Andy Yung PE, CFM, D.WRE is a Principal and the Chief Hydrologist with Walter P Moore’s Water Resources Group in The Woodlands, Texas. Kelly Dillard PE, CFM is a Principal and Managing Director with Walter P Moore’s Water Resources Group in Fort Worth, Texas. They speak here below to finding cost effective answers for the City of Grand Prairie through the development of a flood warning system.
Overview
Grand Prairie, Texas is prone to severe flooding from the West Fork Trinity River and its tributaries. These waterways generally flow from west to east, the same direction most storms in the area move, causing streams to react very quickly during storms. Several local locations near the various waterways are at risk from flooding, including busy roadways and residential areas. Thus, anticipating high water levels is a priority for the staff in charge of emergency response. To help address this concern, the City recently installed several stream and rain gauges to monitor stream response.

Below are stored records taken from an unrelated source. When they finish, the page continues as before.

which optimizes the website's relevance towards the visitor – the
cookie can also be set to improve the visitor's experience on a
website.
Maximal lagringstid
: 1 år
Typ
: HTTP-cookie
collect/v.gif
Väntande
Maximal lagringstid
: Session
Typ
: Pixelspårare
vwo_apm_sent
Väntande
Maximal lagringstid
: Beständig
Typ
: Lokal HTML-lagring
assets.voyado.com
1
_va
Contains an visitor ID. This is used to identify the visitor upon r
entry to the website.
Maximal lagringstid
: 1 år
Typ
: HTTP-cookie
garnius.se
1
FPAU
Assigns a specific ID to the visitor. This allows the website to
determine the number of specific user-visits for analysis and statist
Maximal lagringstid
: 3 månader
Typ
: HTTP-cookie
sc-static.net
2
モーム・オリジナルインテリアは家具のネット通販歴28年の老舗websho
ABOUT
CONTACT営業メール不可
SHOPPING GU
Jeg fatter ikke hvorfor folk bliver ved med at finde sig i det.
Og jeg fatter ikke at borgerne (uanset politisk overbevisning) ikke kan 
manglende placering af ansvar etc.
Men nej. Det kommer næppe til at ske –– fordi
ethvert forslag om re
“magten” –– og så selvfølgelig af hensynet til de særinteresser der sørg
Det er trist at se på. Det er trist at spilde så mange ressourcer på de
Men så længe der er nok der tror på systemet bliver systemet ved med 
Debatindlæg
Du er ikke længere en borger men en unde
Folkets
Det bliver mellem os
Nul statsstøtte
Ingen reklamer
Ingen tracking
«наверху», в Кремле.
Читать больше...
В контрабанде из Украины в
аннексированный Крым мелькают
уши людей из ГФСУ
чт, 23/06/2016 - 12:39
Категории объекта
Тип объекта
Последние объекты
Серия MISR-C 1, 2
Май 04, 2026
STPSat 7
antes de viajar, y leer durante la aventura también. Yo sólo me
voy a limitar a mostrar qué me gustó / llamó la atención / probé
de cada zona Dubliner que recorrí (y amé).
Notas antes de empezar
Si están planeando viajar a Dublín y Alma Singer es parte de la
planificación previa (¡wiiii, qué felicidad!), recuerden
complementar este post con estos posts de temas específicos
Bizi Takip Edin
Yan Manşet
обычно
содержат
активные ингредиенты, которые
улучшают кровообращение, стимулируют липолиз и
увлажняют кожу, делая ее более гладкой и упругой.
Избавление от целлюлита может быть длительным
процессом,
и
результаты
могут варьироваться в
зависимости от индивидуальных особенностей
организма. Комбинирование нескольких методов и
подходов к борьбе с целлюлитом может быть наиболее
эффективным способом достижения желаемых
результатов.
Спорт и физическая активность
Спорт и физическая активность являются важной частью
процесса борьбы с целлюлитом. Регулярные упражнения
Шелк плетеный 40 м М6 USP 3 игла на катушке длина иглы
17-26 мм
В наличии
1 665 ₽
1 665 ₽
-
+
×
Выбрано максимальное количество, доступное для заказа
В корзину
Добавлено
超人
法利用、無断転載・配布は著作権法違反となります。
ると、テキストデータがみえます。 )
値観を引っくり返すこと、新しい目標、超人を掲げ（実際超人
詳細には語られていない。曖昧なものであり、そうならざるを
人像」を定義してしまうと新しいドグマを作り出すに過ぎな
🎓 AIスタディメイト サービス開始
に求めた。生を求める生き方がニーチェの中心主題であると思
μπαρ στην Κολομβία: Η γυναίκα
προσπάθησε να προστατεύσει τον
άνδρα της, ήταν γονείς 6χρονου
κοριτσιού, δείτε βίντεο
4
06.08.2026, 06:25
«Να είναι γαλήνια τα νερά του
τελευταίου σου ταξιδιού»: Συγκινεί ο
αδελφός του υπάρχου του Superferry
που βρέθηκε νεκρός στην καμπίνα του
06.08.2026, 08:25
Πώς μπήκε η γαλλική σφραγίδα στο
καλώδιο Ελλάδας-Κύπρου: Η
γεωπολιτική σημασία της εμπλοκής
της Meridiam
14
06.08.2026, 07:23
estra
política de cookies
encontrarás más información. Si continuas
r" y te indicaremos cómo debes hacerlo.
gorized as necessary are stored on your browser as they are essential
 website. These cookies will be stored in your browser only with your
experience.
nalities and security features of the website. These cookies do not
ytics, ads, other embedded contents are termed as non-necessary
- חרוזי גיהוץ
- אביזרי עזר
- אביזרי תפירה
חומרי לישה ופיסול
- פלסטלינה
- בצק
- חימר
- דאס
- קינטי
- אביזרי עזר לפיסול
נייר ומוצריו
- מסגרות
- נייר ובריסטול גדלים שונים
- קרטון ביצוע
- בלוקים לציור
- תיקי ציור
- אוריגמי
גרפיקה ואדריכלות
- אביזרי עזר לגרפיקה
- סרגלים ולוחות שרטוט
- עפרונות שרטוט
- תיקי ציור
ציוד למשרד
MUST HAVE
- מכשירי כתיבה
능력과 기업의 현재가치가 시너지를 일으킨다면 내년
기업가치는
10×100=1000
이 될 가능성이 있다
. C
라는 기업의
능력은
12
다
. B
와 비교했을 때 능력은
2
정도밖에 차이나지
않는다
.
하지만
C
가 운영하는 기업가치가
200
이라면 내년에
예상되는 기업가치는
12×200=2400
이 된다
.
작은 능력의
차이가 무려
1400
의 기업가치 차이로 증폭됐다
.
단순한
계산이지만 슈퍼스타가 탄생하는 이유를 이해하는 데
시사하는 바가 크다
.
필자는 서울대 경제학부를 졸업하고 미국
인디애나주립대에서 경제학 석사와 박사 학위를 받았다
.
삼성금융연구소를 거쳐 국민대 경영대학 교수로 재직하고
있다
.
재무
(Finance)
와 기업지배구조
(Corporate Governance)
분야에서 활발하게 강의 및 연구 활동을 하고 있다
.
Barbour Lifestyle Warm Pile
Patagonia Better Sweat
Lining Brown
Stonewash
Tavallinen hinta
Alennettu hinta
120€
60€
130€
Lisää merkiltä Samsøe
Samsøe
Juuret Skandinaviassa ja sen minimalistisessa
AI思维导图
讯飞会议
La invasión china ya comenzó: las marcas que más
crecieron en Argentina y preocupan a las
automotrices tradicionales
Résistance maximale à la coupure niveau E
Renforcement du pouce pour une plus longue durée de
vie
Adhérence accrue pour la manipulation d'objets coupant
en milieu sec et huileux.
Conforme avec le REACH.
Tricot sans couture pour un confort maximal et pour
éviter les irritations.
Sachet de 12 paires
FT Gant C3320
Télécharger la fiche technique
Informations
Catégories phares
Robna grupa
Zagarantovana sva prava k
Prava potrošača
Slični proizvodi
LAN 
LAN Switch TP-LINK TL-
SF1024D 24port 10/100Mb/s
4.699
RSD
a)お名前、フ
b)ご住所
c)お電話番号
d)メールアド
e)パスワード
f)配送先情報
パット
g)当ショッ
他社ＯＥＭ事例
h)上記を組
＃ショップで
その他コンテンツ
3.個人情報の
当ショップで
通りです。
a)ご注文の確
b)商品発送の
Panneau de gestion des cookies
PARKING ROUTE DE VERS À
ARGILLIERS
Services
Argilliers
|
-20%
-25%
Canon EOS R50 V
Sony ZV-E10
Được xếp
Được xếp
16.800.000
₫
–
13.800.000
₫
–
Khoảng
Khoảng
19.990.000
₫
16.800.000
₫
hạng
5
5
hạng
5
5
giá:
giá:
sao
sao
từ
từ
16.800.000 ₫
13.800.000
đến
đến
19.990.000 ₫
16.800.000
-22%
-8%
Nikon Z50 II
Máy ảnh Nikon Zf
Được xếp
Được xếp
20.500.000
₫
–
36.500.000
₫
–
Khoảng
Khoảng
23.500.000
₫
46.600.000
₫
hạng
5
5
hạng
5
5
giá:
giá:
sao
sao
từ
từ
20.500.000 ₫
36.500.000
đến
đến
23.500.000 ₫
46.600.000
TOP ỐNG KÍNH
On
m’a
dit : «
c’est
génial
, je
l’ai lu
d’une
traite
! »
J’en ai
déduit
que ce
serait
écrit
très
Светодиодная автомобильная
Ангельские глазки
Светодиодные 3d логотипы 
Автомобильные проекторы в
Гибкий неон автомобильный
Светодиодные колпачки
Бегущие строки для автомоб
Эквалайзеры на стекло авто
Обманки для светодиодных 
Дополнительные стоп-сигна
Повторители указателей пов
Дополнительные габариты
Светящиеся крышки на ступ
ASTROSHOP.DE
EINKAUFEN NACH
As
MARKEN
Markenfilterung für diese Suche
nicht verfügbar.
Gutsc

However, gauges only provide information as a flood is occurring, so the City was still looking for cost-effective ways to increase lead time and improve emergency response during a flood. After listening to a presentation by Walter P Moore about “rating curve” (relationships between flood elevation and flow rate specific locations) development for flood monitoring, the City contacted Walter P Moore about utilizing this methodology for flood warning applications. Several brainstorming sessions later, the City engaged Walter P Moore, who partnered with the University of Texas at Arlington (UTA) Fang Research Group, to develop a scalable system based on these methods.
Developing Methodology
Walter P Moore aided Grand Prairie in creating a Flood Warning System (FWS) that is used by city staff to identify current and forecasted areas of inundation in real-time based on rainfall and stream gauge data, allowing timely dispatch of first responders to close roads, evacuate areas, issue shelter-in-place orders, and/or begin high-water rescue operations. By partnering with UTA, Walter P Moore was able to collaborate on additional innovative elements such as real-time rainfall data processing, storm transposition analysis, and expanded user interface capabilities.
Rather than simply monitoring conditions as a storm occurred, an automated system was created to project the timing of potential inundation of critical locations without relying on complex and computationally intensive real-time models. Relationships between the time of flooding and rainfall in the watersheds were developed from models of both historical and theoretical storms. These relationships are then applied to real-time rainfall to predict the inundation and lead time of flooding during actual storms, which is provided to the end-users. The system also includes a library of inundation maps showing potential extents of flooding at each critical location. The city can utilize these maps digitally in real-time during a storm or offline for planning. The advantage of this method is the ease of implementation within budget using data the city has already been collecting.
Scalable System
After the initial phase of the FWS, several new watch points were introduced that were subject to backwater effects or were simply not located directly on a stream. This required Walter P Moore to develop new methodology for those sites as compared to what had been done in the initial phase. Additionally, some special case watch points and flooding locations adjacent to existing gauges required 2D modeling to fully understand the cause of flooding and the relationship between elevations at existing gauges.
External factors that influenced the hydraulics at the watch point locations—such as controlled reservoir releases and downstream backwater—required additional investigation and on-the-fly resolutions. The team leveraged both internal and external expertise from UTA to understand these challenges and to develop solutions to provide similar-scale flood warning capabilities developed in the initial phase.
The Walter P Moore/UTA team has been continuously monitoring, upgrading, and expanding the system over the last three years. Ongoing efforts include evaluation of system performance, incorporation of more recent historical storm events to fine-tune algorithms, expansion—now 12 sites—incorporation of National Weather Service predictions for the West Fork Trinity River, and inclusion of real-time traffic maps to quickly identify route closures and bottlenecks during floods.
The system is scalable, allowing incorporation of additional existing and future gauges, and can adopt other predictive capabilities in future phases, such as forecasted radar-based rainfall.
Effective Solutions
From the outset, the goal of the project team was to create a cost-effective solution that was customized to the City’s specific needs. The process began with a half-day workshop with first responders and primary users to understand what information they needed during a storm event and what information would be useful to emergency operations staff and first responders from a flood warning system.
Understanding of the end-user needs was critical in developing the methodology and system outputs, as well as collecting information on local flood hazard areas and anecdotal information on hydrologic response. During the system development, Walter P Moore worked closely with primary users to test the system, get feedback, and provide continuous monitoring during storm events.
The implementation of this system has provided first responders and primary users at the City with critical information needed to help protect the general public during flood events. Since its deployment, Grand Prairie personnel have utilized the system information during storm events and, in at least one case, it allowed them to set up barriers and then watch as the water rose up over the roadway, as predicted. The project began with very limited data but has evolved to provide a system that not only works well but is cost-effective and scalable to future expansion and data enhancements.